Recommendations push more democracy, may wind up in ‘red state’ trash cans
The report finished with recommendations on how to preserve democracy worldwide.
“Government institutions, political parties, electoral machinery, and media should reform democratic institutions, processes, relationships and behaviors” to cope better “with the challenges of the 21st century,” one says.
“They should update practices in established democracies, build democratic capacity in new democracies, and protect electoral integrity, fundamental freedoms and rights, and the checks and balances essential to thriving and resilient democratic systems. They should also prioritize (re)building the mutual trust between citizens and their representatives that characterizes the strongest democracies.”

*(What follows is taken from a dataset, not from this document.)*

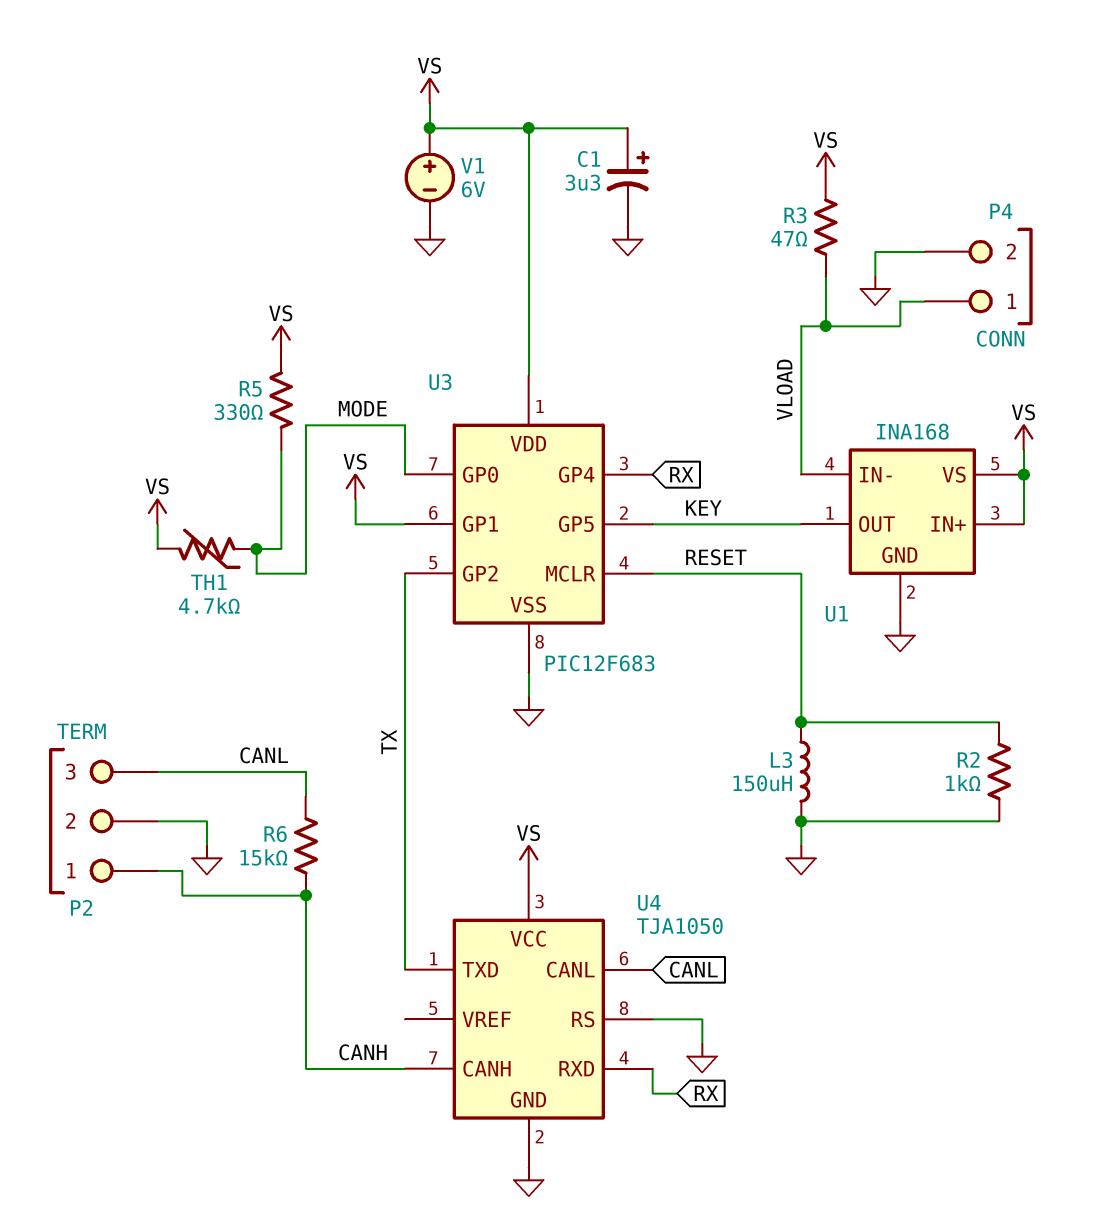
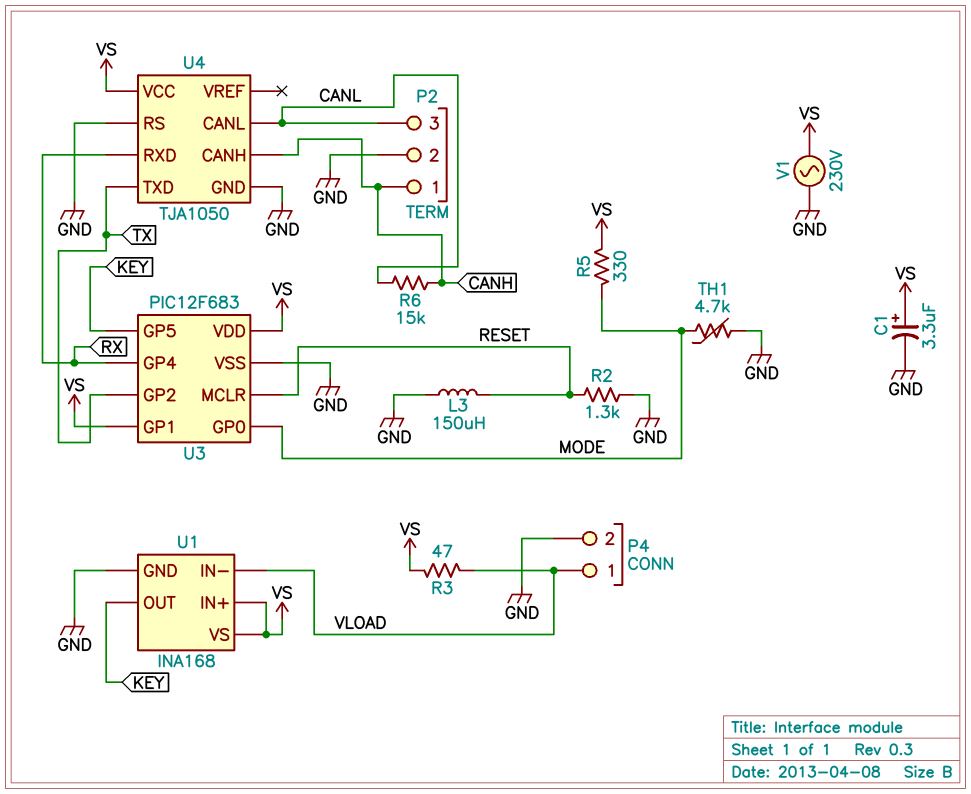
R2: 1k (GND, RESET) -> 1.3k (GND, RESET)
TH1: 4.7k (MODE, VS) -> 4.7k (GND, MODE)
V1: 6V (plus VS, minus GND) -> AC 230V (GND, VS)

And in recommendations that probably will wind up in “red state” trash cans, the report said governments should “redesign political institutions and processes in ways that incentivize democratic actors and reward processes that are more inclusive, citizen-centered, accountable and responsive in decision-making and service delivery.”
Election processes, the report notes, must be created in an “open, consultative and transparent way.” That covers changing election calendars and “conduct or cadence of elections” such as party primaries and locations and availability of voting places. The report did not specifically mention redistricting and gerrymandering. That often occurs behind closed doors in smoke-filled rooms.
“Political parties, legislatures, and civil society should reconsider the role, purpose, and composition of the party system in the 21st century. In particular, parties should consider the demands citizens have been making throughout the recent wave of protest movements and assess how they can integrate those concerns into their plans and proposals going forward,” it adds in a slam against party elites.